Halktan gelen tepkileri bertaraf edebilmek adına iyi polisi de kötü polisi de bizzat uygulayan süfyaniler, kendi yandaşlarının dilinden eleştiriler(!) yaptırmakta, halktan gelen eleştirilerin çerçevesini çizerek, sınırlarını kendileri belirlemektedir. Böylelikle asıl rahatsızlık duyulan mesele başka yönlere çekilmekte, başka bir koldan da dizi ve filmlerin toplumsal hayatta açtığı yaraların, tedavi edilmeye (!) çalışıldığı izlenimi verilmektedir. Örneğin baş süfyan bile bir diziden rahatsız olduğunu (!) dile getirebilmekte, (oysa bir anlamda reklamını yapmaktır bu) ve halka bu dizilere bizzat kendisinin izin verdiğini unutturarak bu işten muzdaripmiş (!) gibi bir hava estirmektedir. Geçenlerde, dizi ve filmler ile ilgili rastladığım bir yazıda aynen şu ifadeler geçiyordu; “Roman ve hikâyeden uyarlanan filmler, kitap okuma oranının azalmasına sebep oluyor(!).” İşte bu tarz eleştiriler(!) ile dizi ve filmlerin getirmiş olduğu olumsuzlukların bunlardan ibaret olduğu izlenimi veriliyor. Ayrıca söz konusu yazıda, “dizi ve filmlerin çocuk ve aileler üzerinde ki olumsuz etkilerinden dolayı alo 183 hattının aranarak uzmanlardan danışmanlık alabilirsiniz” ifadesi yer alıyordu. Sanki aranan bu birim, devletin bir birimi değilmiş gibi, devlet de bu işten muzdarip olmuş ve zararları ile mücadele ediyormuş havası estirilmeye çalışılmaktadır.

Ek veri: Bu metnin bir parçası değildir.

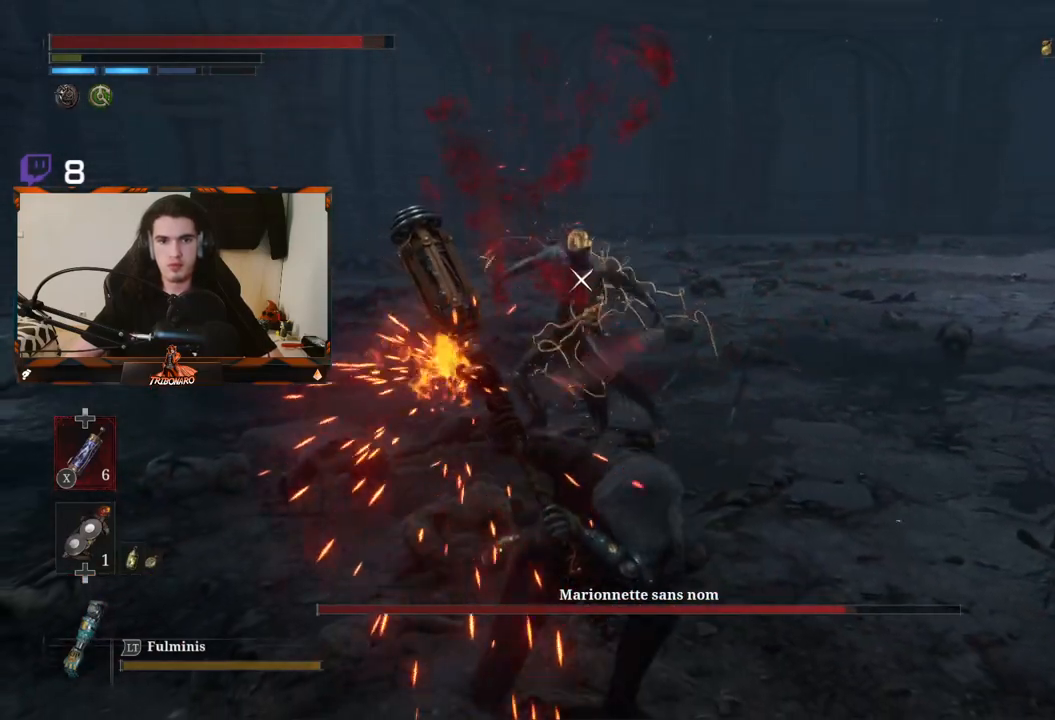
{"dt_ms": 500, "buttons": [], "left_stick": "center", "right_stick": "center", "events": [[483, "R2", "up"], [483, "left_stick", "center"]]}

Bizler ne teknoloji düşmanıyız, ne de televizyon ile bir alıp veremediğimiz var. Bizim derdimiz her türlü araç gereci, basın ve yayını halkı ifsat edebilmek amacıyla kullanan süfyaniler ve onların sinsi oyunlarıdır. Yazımızın fazla uzamaması adına burada bitirirken, fırsat bulduğumuz takdirde, konunun ikinci kısmı olan komedi filmleri ve komedi programları ile ilgili meselenin başka bir yazıda ele alınacağını ifade etmek isteriz. Evet, bu konu uzun olduğu kadar hassas da bir konudur. Son olarak, yıllar önce bir büyüğümüzün gittiği şehirden dönerken kızı için ısrarla tesettürlü bir oyuncak bebek arayıp bulduğunu duymuş ve değil yayınlanan dizi ve filmlerin, küçük bir çocuğa alınacak oyuncak bir bebek için dahi, aile fertlerimiz için ne denli hassas olunması gerektiğini bir kez daha anlamıştım. Var olan boşluğun hak ya da batıl ile bir şekilde doldurulacağını bilen bizler, her alanda olduğu gibi film ve sinema alanında da örnek alınması gereken bir noktada olan İran İslam Devleti’nin yaptığı filmler ile bu boşluğu doldurduğu düşüncesindeyiz. Özellikle peygamber ve imamların hayatlarının konu edildiği filmler, çizgi filmler ile ekranlarda bir devrim başlatan İran sinemasının, alternatif olarak çevremize önerebileceğimiz türden olduğu kanaatindeyiz.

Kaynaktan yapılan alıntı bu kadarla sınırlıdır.